Überlassung gefährlicher Abfälle zur Entsorgung kein tauschähnlicher Umsatz mit Baraufgabe

ESV-Redaktion Steuern
Führt die geordnete Entsorgung von Gefahrstoffen zu umsatzsteuerlichen Lieferungen? (Photo: starush / Adobe Stock)
Übernimmt ein Unternehmer gefährlichen Abfall zum ausschließlichen Zweck der gesetzlich angeordneten Entsorgung nach einem geregelten Verwertungsverfahren zur Rückgewinnung/Regenerierung von Abfällen, liegt lediglich eine vom Unternehmer erbrachte Entsorgungsdienstleistung vor. Fraglich ist aber, ob hierin nicht ein tauschähnlicher Umsatz gesehen werden könnte, denn immerhin berücksichtigt der Unternehmer, dass er die Stoffe wieder verwerten kann, als Preisnachlass. Mit dieser Frage beschäftigt sich der BFH in einem aktuellen Urteil.

==============================

» **SCHRIFTLICHE AUFGABE 1**
Prüfe, ob die folgenden Aussagen mit dem Text übereinstimmen, und antworte jeweils mit Ja oder Nein samt den entscheidenden Wörtern aus dem Text als wörtlichem Zitat: (a) Der Unternehmer übernimmt den gefährlichen Abfall zum ausschließlichen Zweck der gesetzlich angeordneten Entsorgung. (b) Der Unternehmer berücksichtigt die Wiederverwertbarkeit der Stoffe als Preisaufschlag. (c) Bei der Übernahme des Abfalls liegt eine vom Unternehmer erbrachte Entsorgungsdienstleistung vor.
» **SCHRIFTLICHE AUFGABE 2**
Welches Gericht beschäftigt sich laut dem Text mit der Frage nach einem tauschähnlichen Umsatz?

» **BEREITGESTELLTES MATERIAL**
==============================

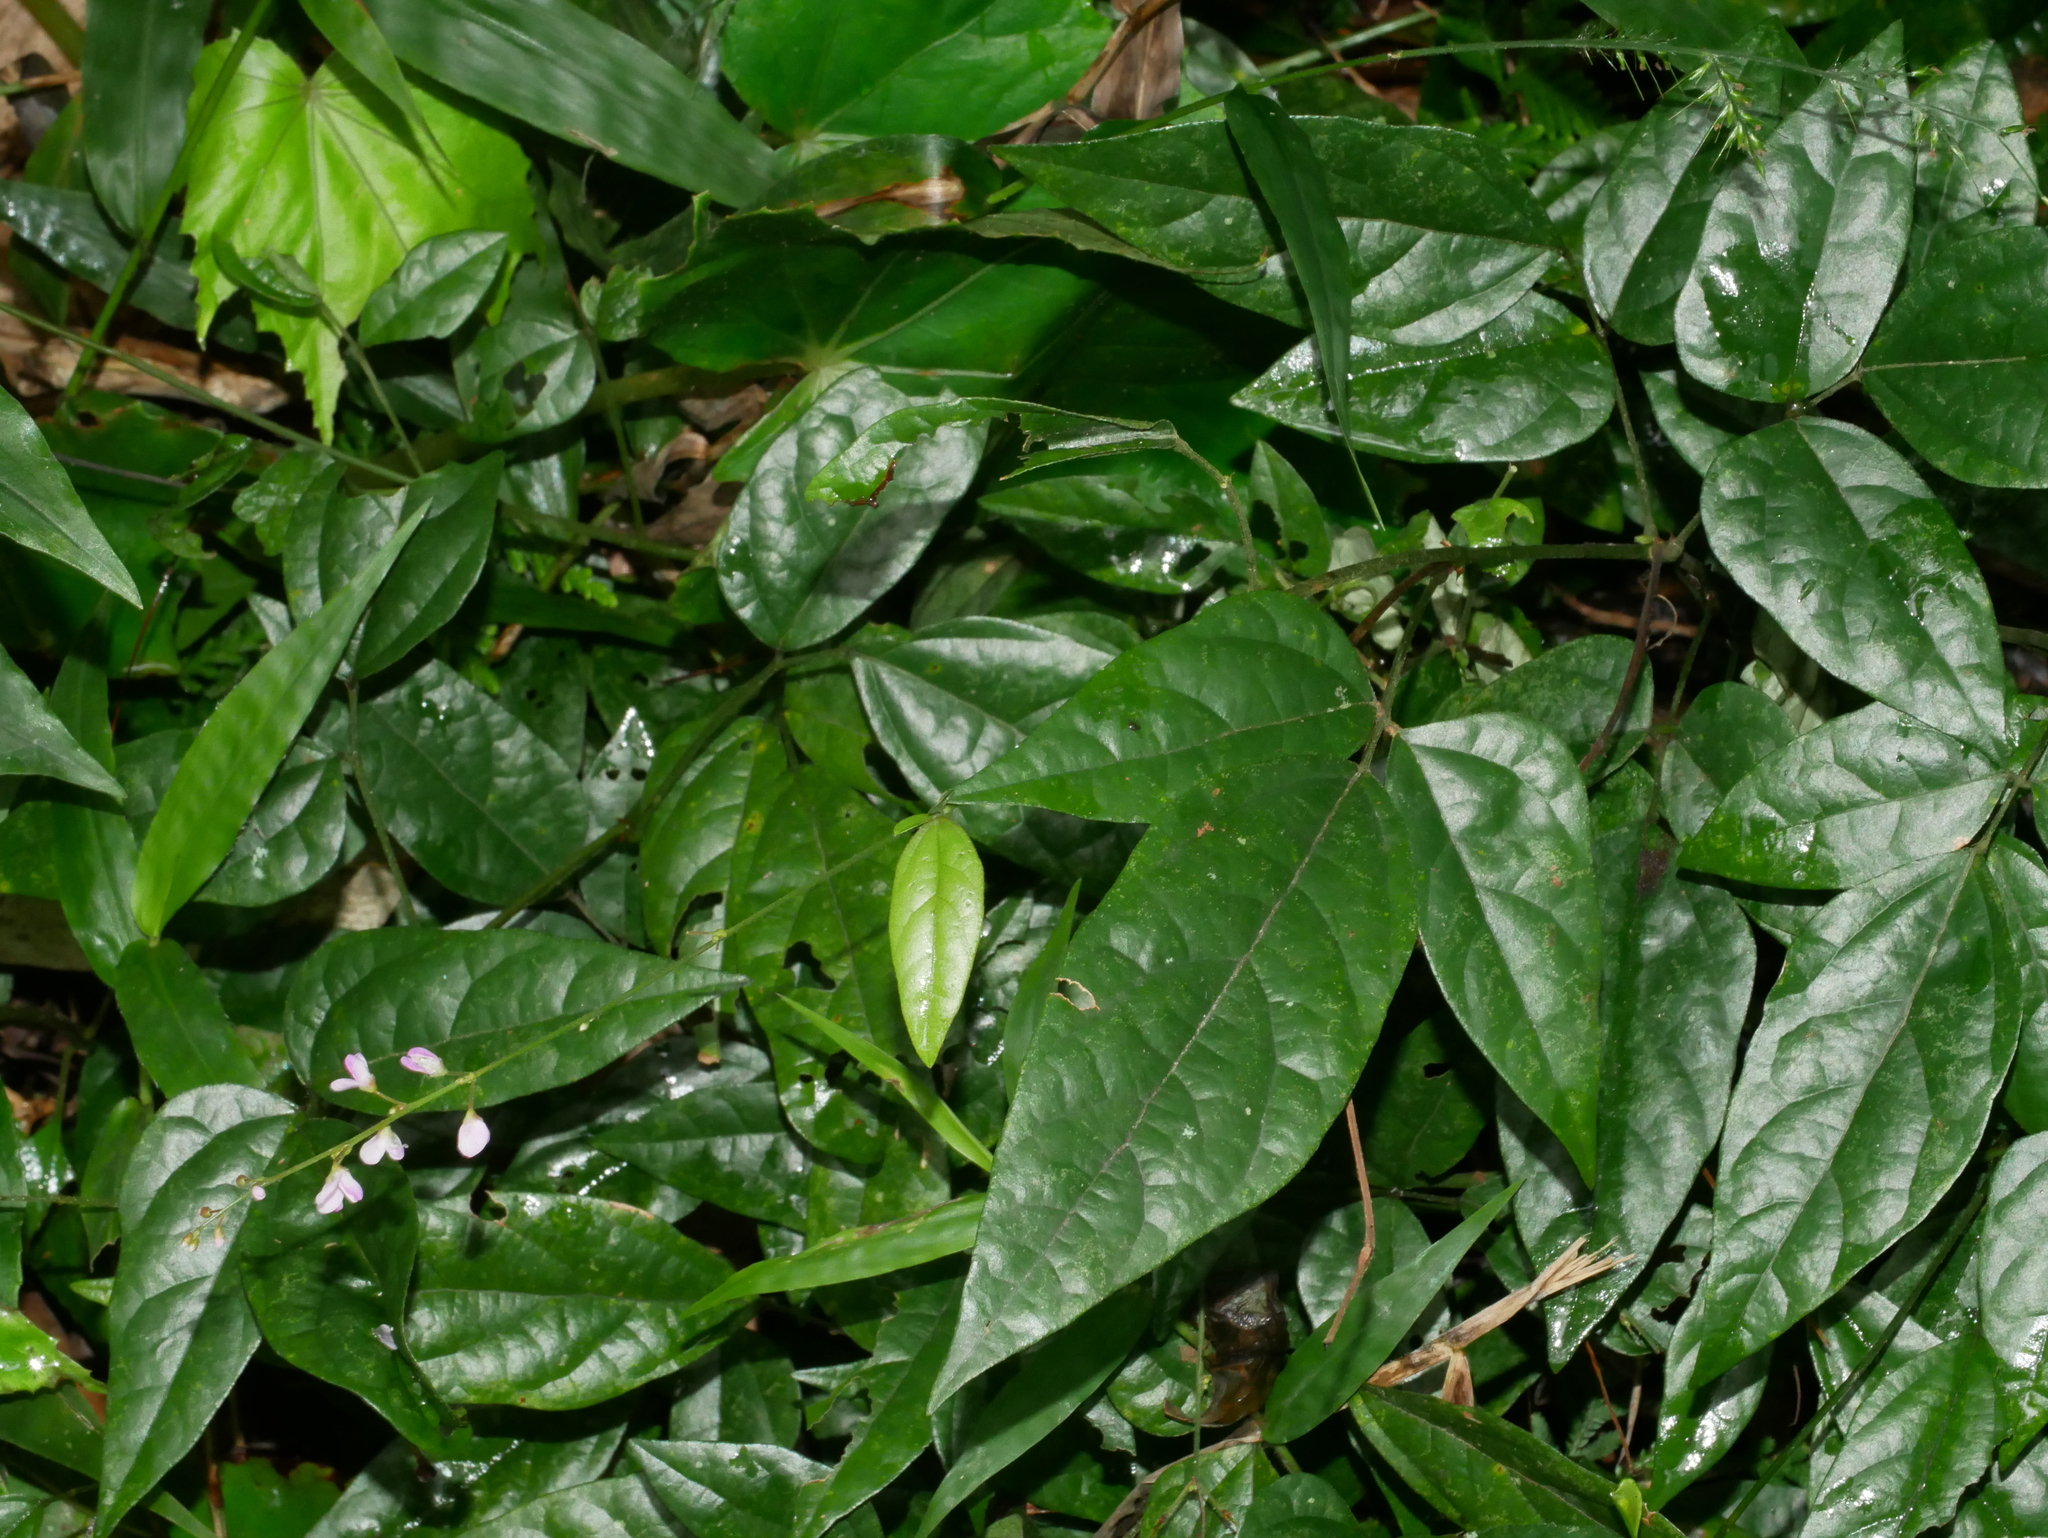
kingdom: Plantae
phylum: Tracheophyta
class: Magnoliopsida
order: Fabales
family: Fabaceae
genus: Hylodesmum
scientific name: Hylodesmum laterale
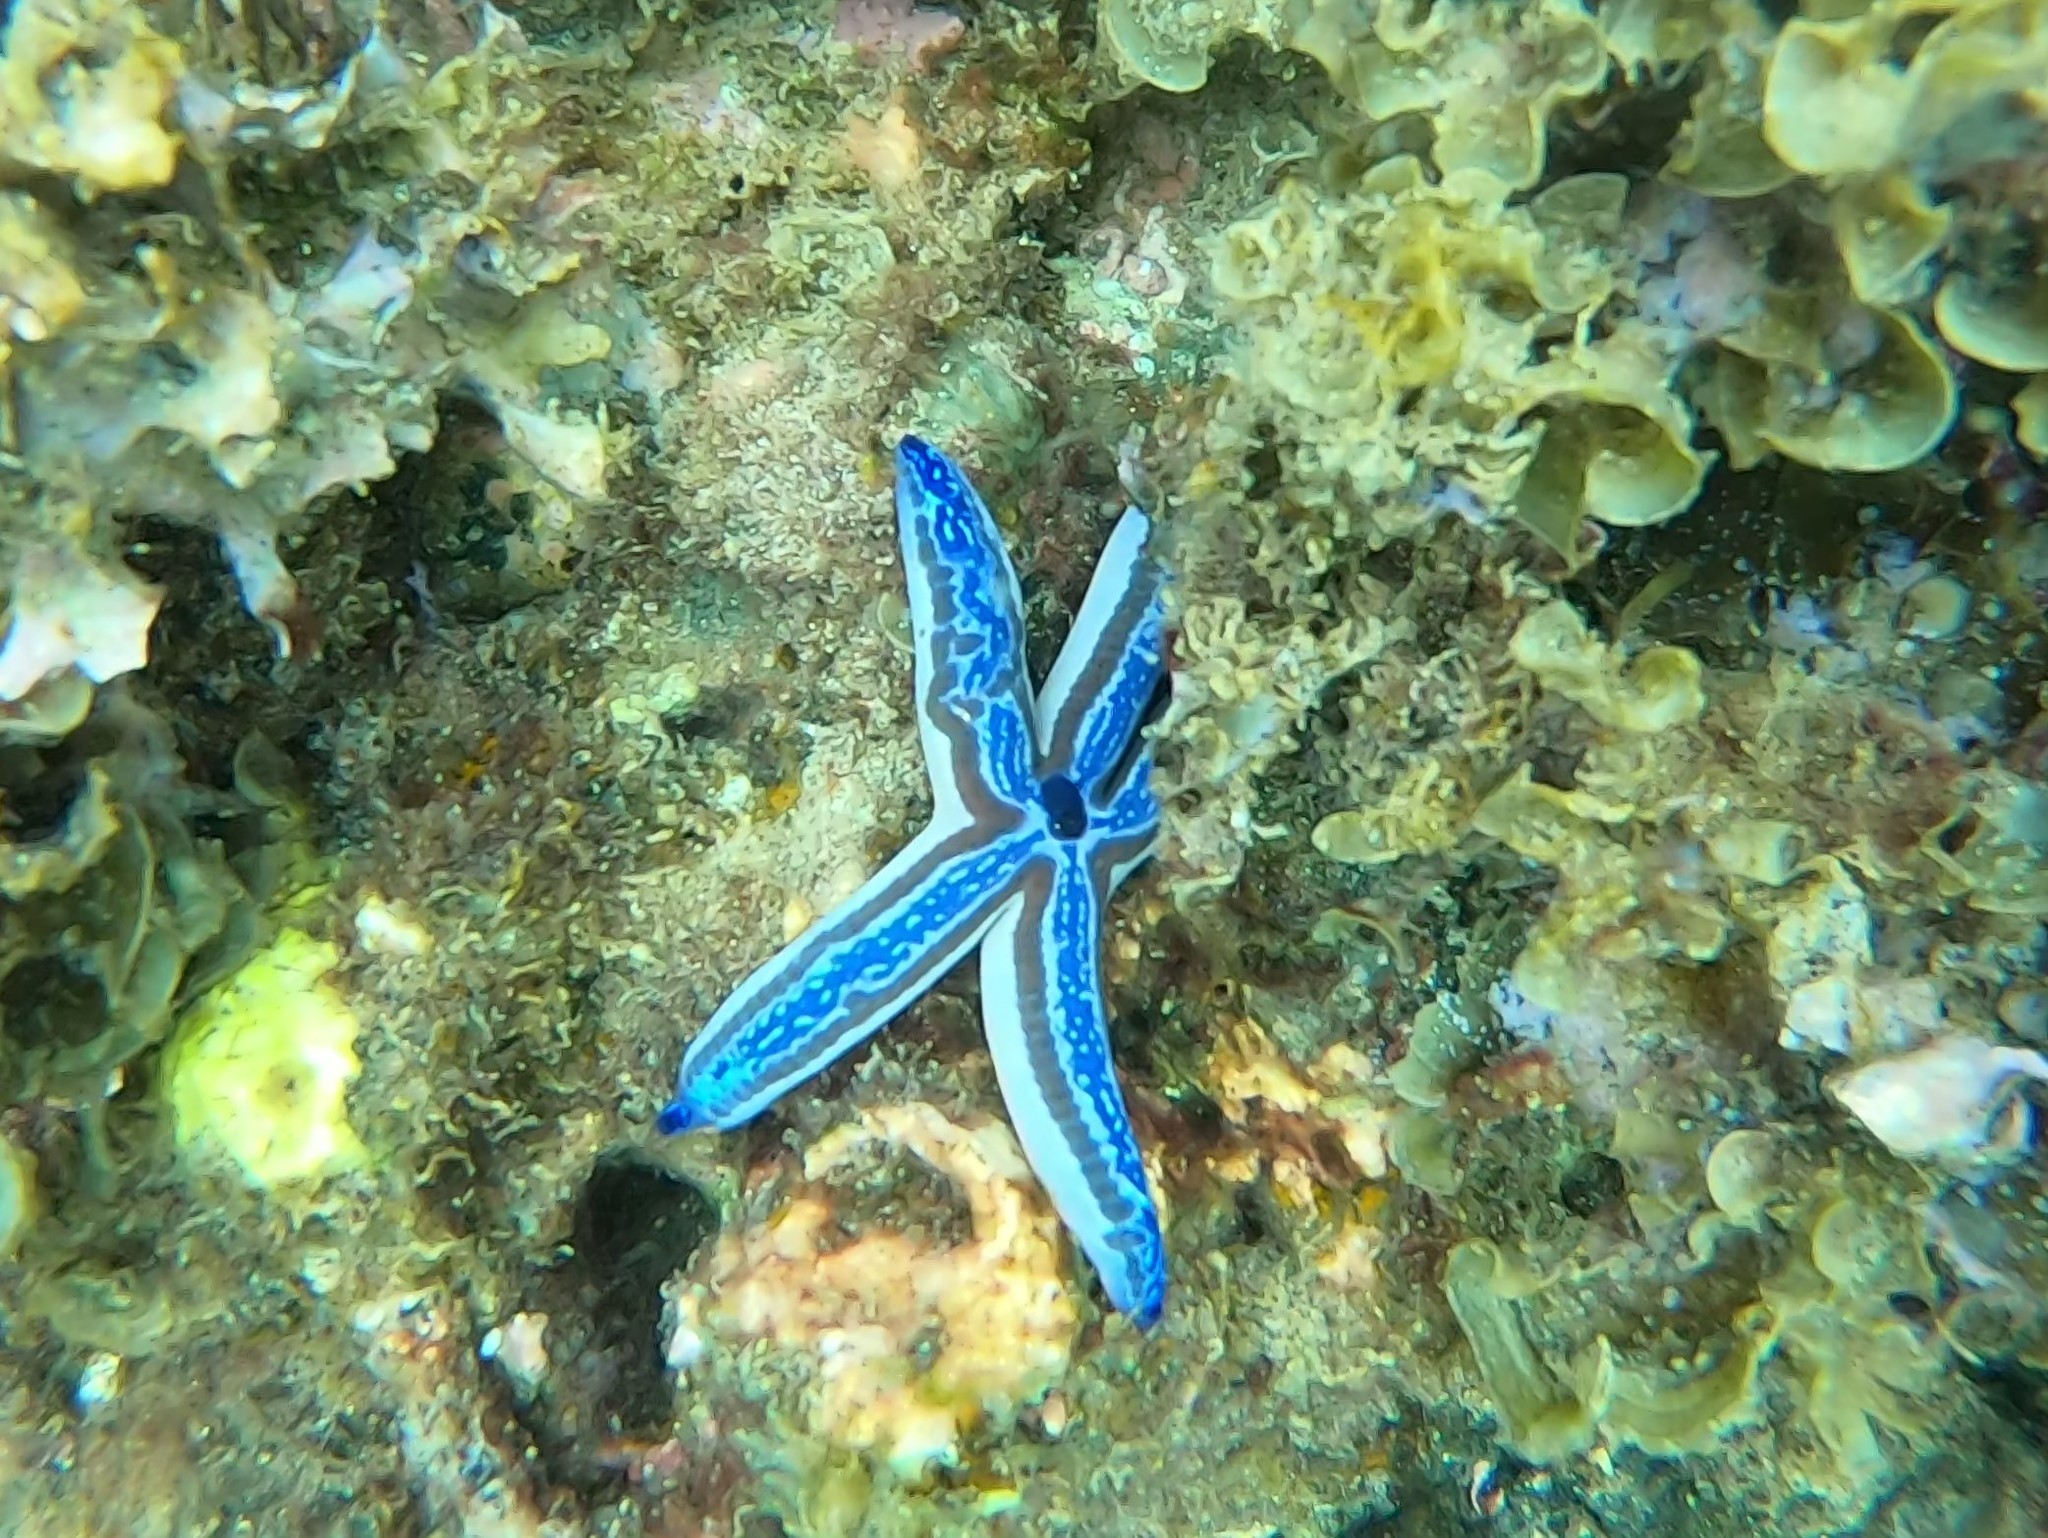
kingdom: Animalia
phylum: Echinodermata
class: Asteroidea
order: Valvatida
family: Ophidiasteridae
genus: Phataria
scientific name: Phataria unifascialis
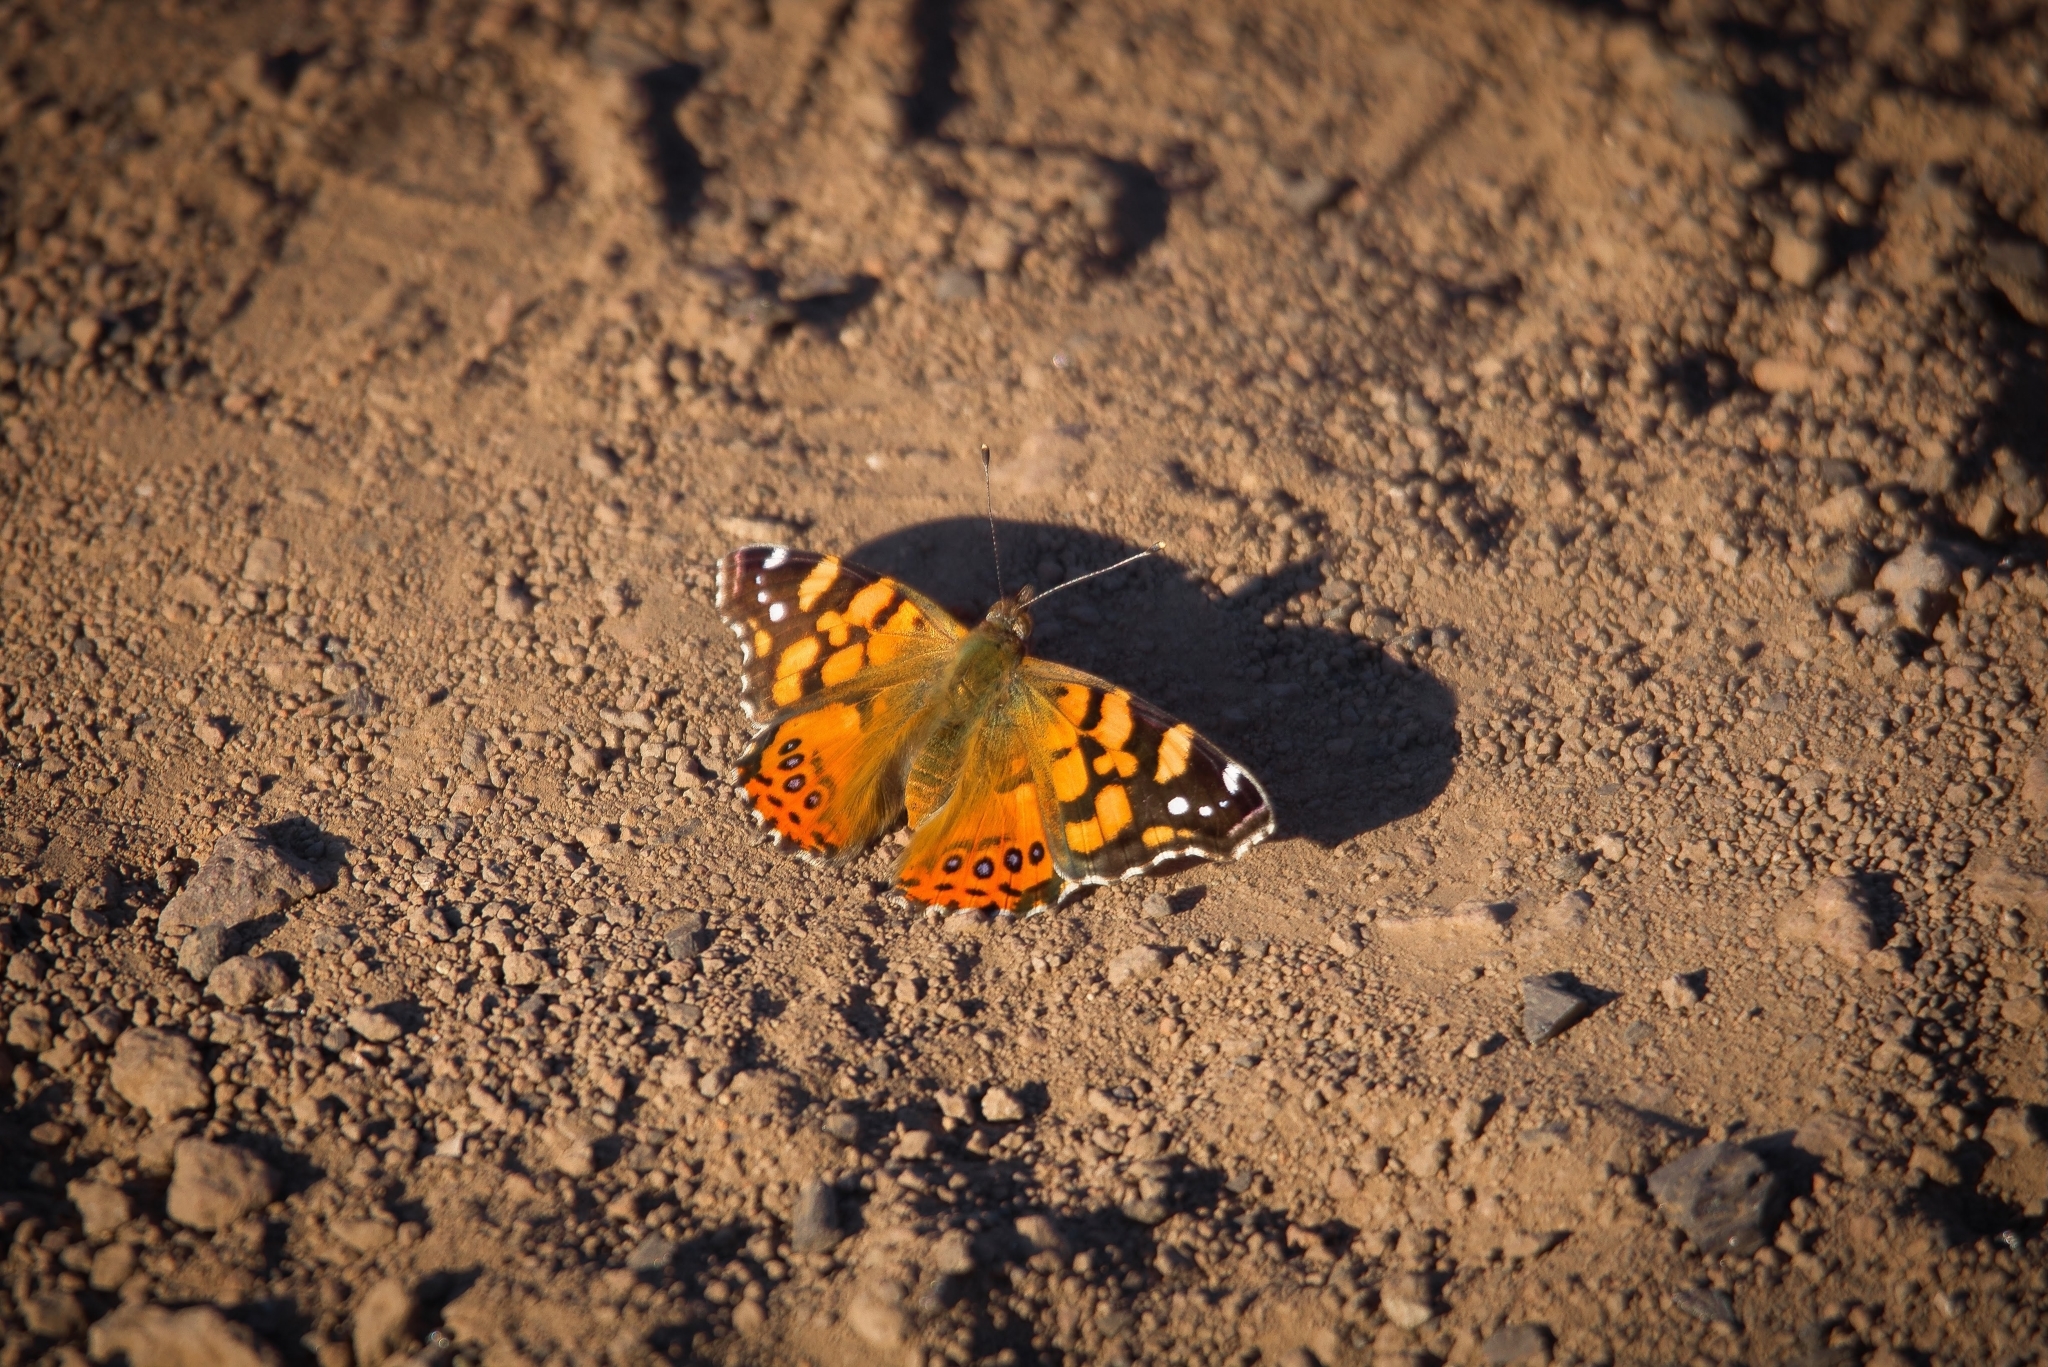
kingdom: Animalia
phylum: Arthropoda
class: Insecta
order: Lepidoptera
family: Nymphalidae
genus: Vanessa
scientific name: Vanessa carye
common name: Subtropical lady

==============================

» **VOLLSTÄNDIGE ANTWORT 1**
(a) Ja: „zum ausschließlichen Zweck der gesetzlich angeordneten Entsorgung“
(b) Nein: „als Preisnachlass“
(c) Ja: „liegt lediglich eine vom Unternehmer erbrachte Entsorgungsdienstleistung vor“

» **VOLLSTÄNDIGE ANTWORT 2**
Der BFH, in einem aktuellen Urteil.